The U.S. Department of Homeland Security has issued a binding operational directive (BOD) which requires all federal agencies to correct critical vulnerabilities in Internet-accessible systems within 15 days of detection, and high severity vulnerabilities within 30 days of detection.
Federal agencies are increasingly deploying Internet-accessible systems which are interconnected with complex IT systems. Vulnerabilities in those Internet-accessible systems could be exploited by threat actors to gain access to the internal networks of federal agencies. DHS explained that the average time taken by threat actors to exploit a vulnerability after it has been discovered is decreasing. It is therefore critical for serious vulnerabilities to be corrected in the shortest possible time frame.
Internet-accessible systems used by federal agencies are subjected to Cyber Hygiene scans and the Cybersecurity and Infrastructure Security Agency (CISA) issues reports to those agencies on the results, including details of identified vulnerabilities and their CVSS scores.

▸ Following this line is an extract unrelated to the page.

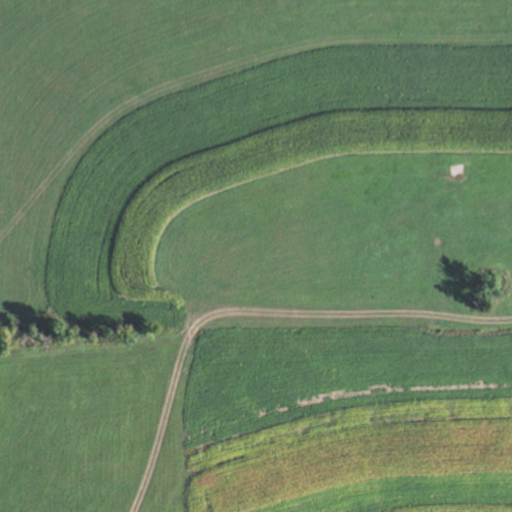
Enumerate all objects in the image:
crop: (255, 161)
crop: (256, 417)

In 2015, DHS issued Binding Operational Directive 15-01 – Critical Vulnerability Mitigation Requirement for Federal Civilian Executive Branch Departments and Agencies’ Internet-Accessible Systems – which required all critical vulnerabilities to be addressed within 30 days of discovery. BOD 19-02 cuts the maximum time in half to further enhance the security posture of federal agencies.
BOD 02 sets the maximum timescale and the minimum necessary requirements with respect to addressing vulnerabilities. Federal agencies are responsible for the management of security risks within their own environments and are being urged to ensure that their vulnerability and patch management programs exceed the requirements of BOD 19-02. For instance, if a vulnerability is discovered for which an exploit is available and is being actively exploited in the wild, it is important for the flaw to be mitigated rapidly, and far more rapidly than 15 days.

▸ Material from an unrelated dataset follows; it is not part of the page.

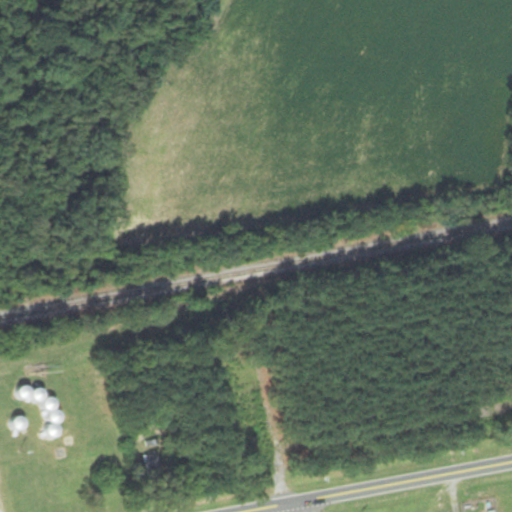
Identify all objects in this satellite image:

If a vulnerability cannot be addressed within the new maximum time frame, CISA must be notified within three days and must be provided with a report of the problems faced, the mitigations put in place, and an expected completion date.
BOD 19-02 instructs CISA to offer technical assistance to help federal agencies correct cybersecurity vulnerabilities and will report to the Office of Management and Budget (AMB) on challenges faced by government agencies to facilitate policy and budget related actions. CISA will track the remediation of critical and high-severity vulnerabilities through Cyber Hygiene scans and will validate compliance with BOD 19-02.